Required work: Copy the records word for word, from the line with "phylum: Tracheophyta" through the last line of the records. Leave the pictures out of your copy.
---------- Provided material
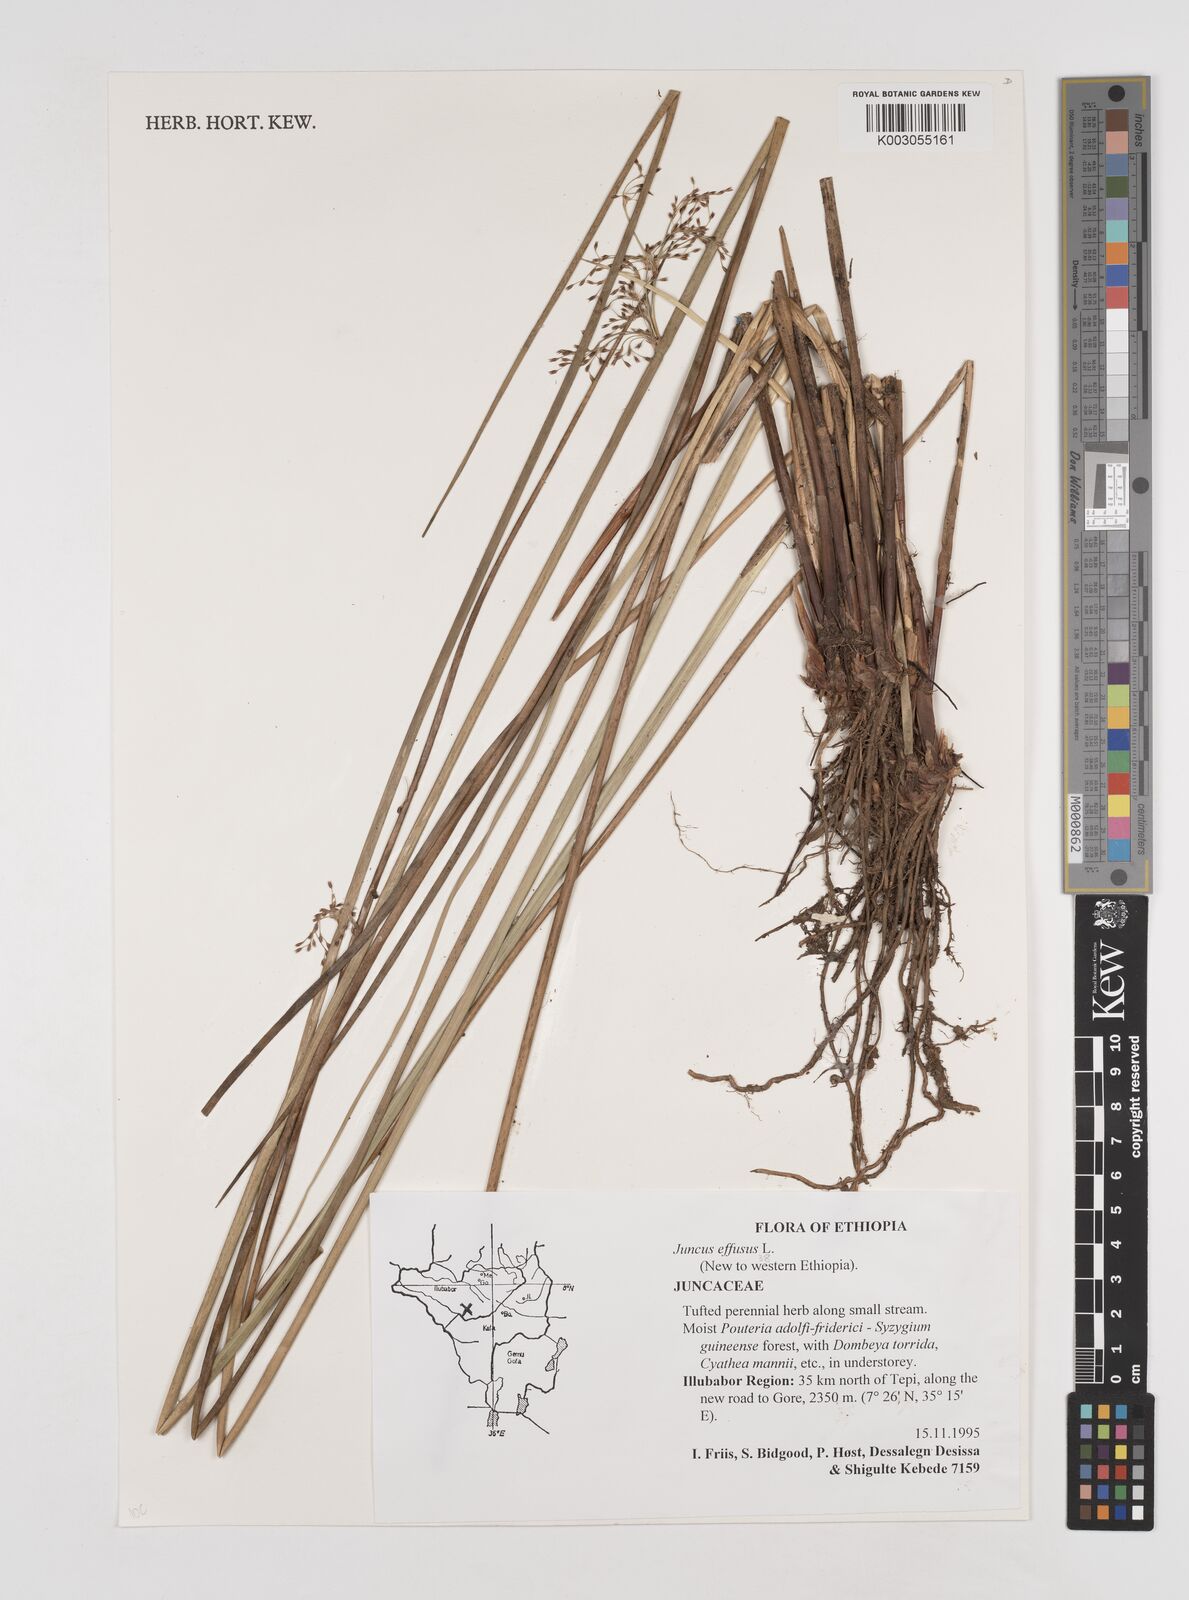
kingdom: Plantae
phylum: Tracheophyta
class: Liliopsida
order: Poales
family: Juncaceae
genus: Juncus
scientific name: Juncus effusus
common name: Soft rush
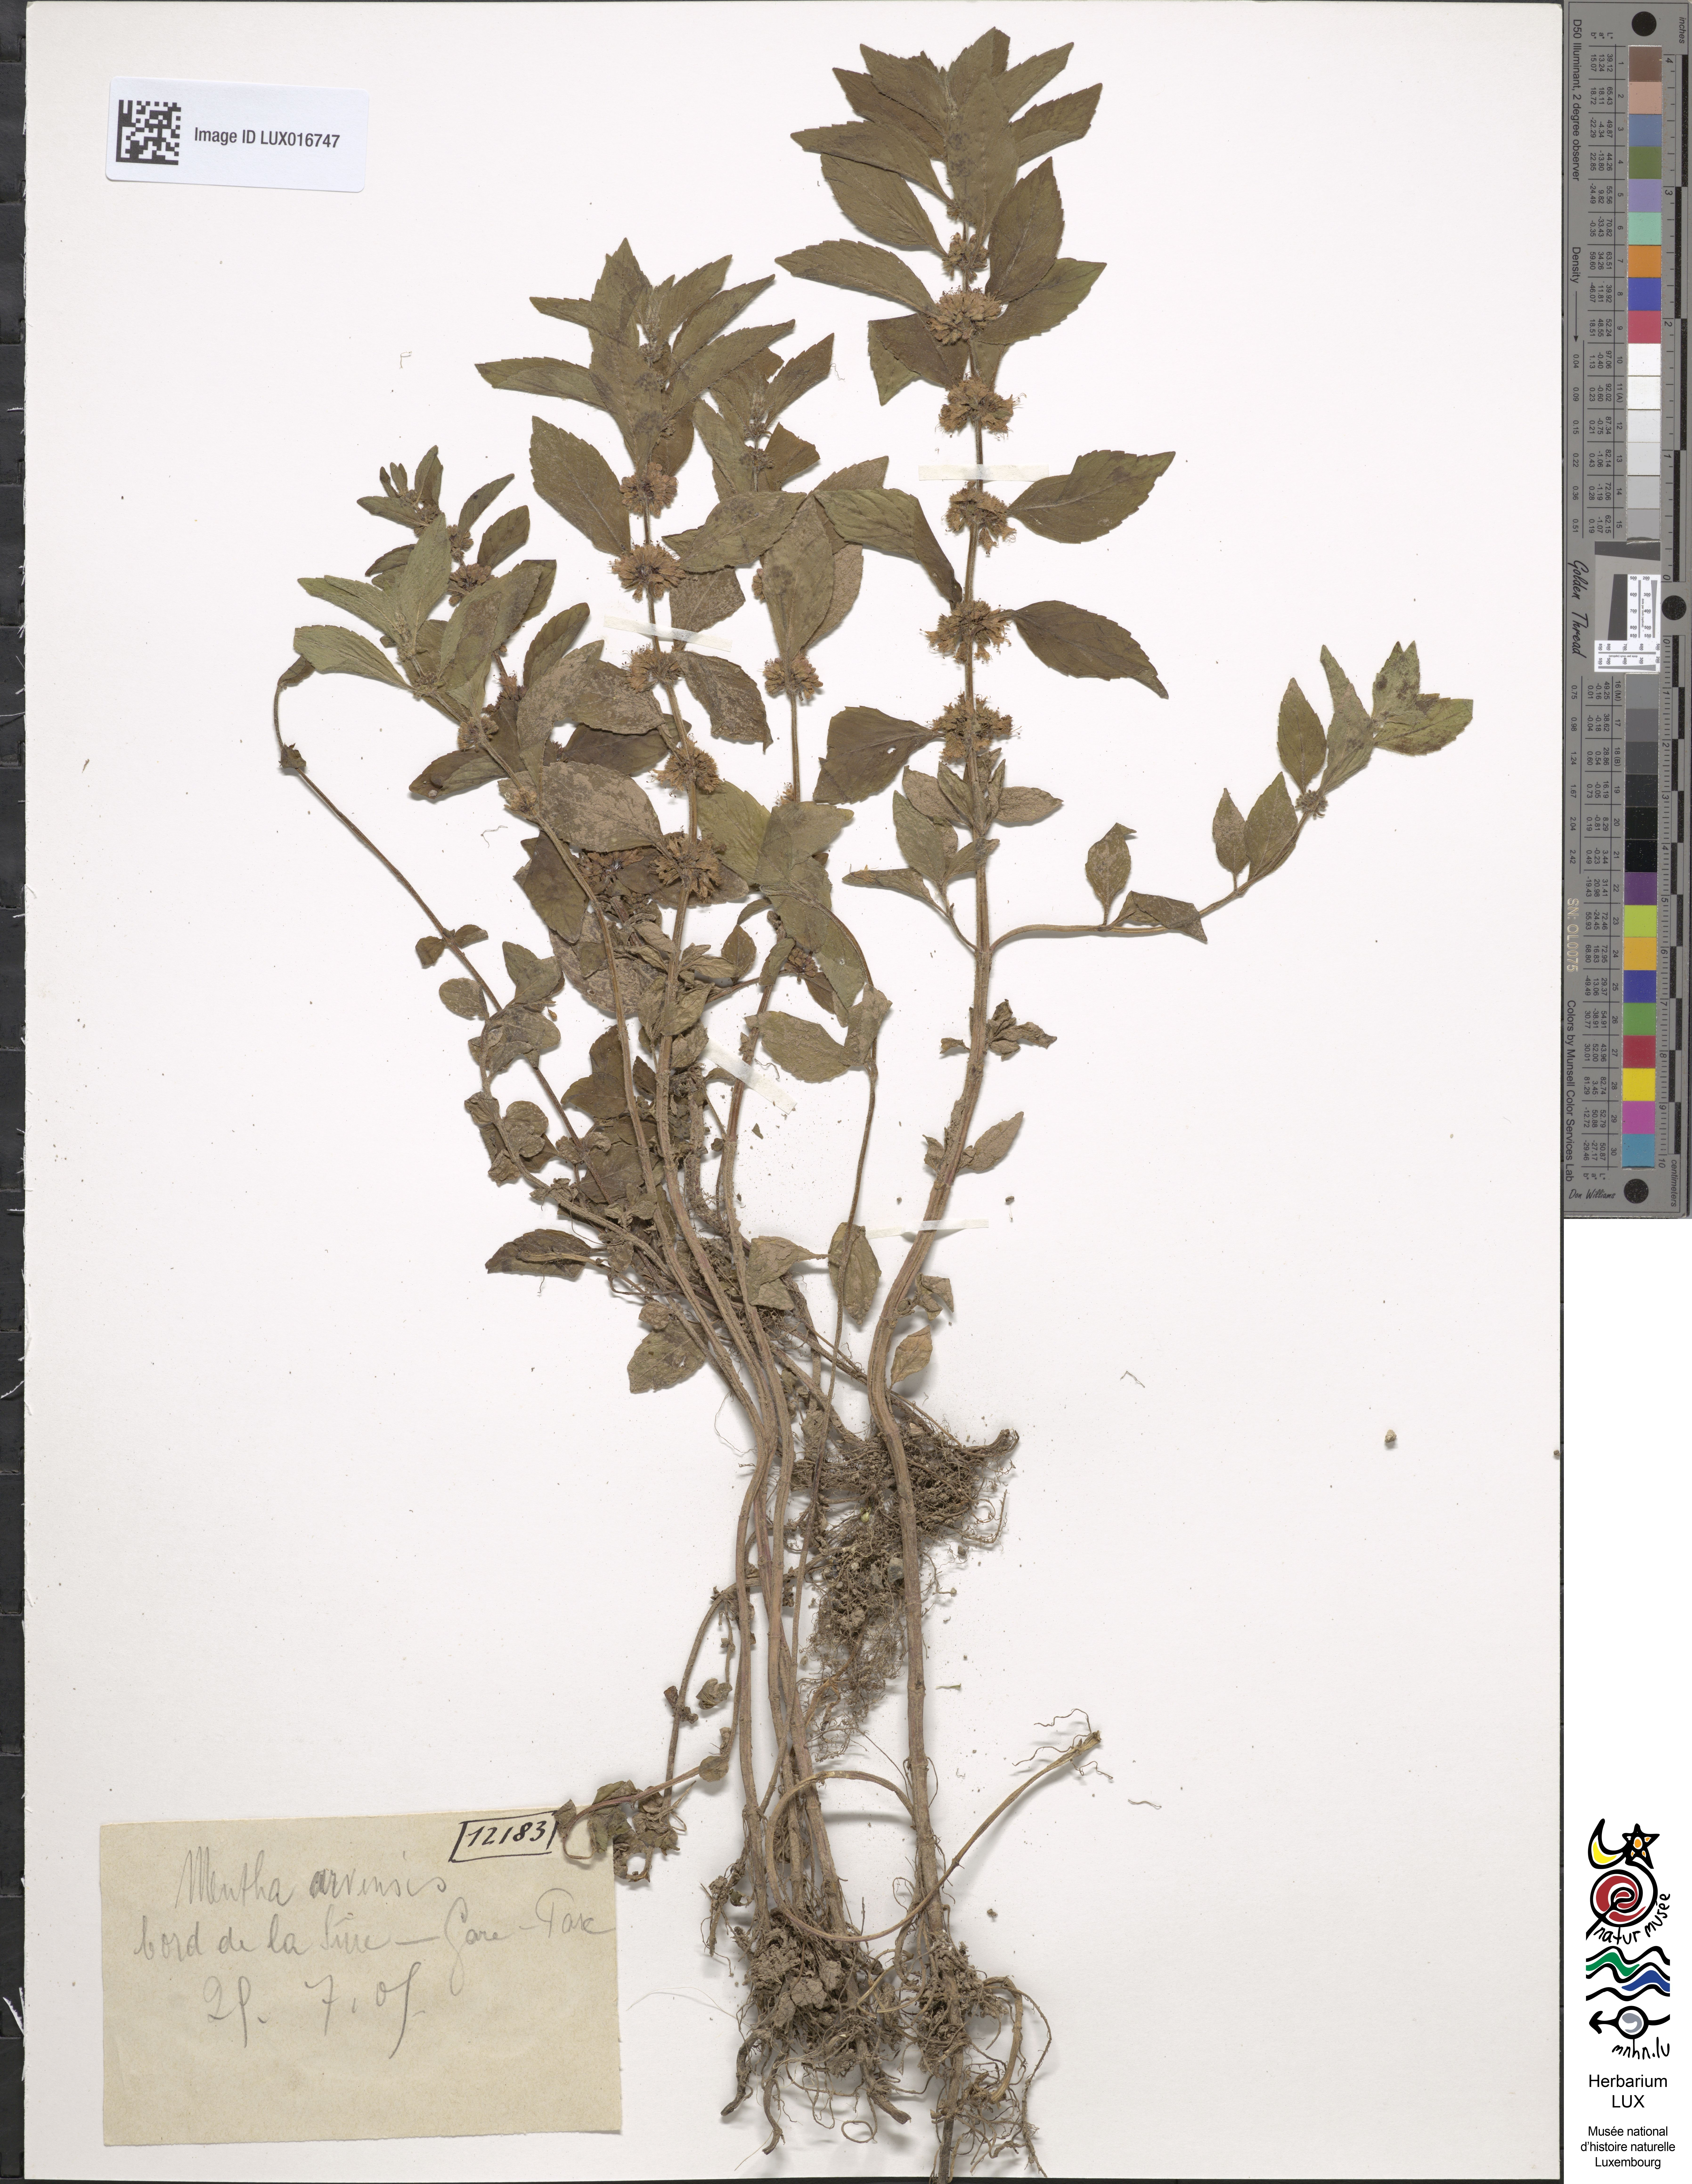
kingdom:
--------------------
Result of this exercise:
phylum: Tracheophyta
class: Liliopsida
order: Poales
family: Juncaceae
genus: Juncus
scientific name: Juncus effusus
common name: Soft rush
kingdom:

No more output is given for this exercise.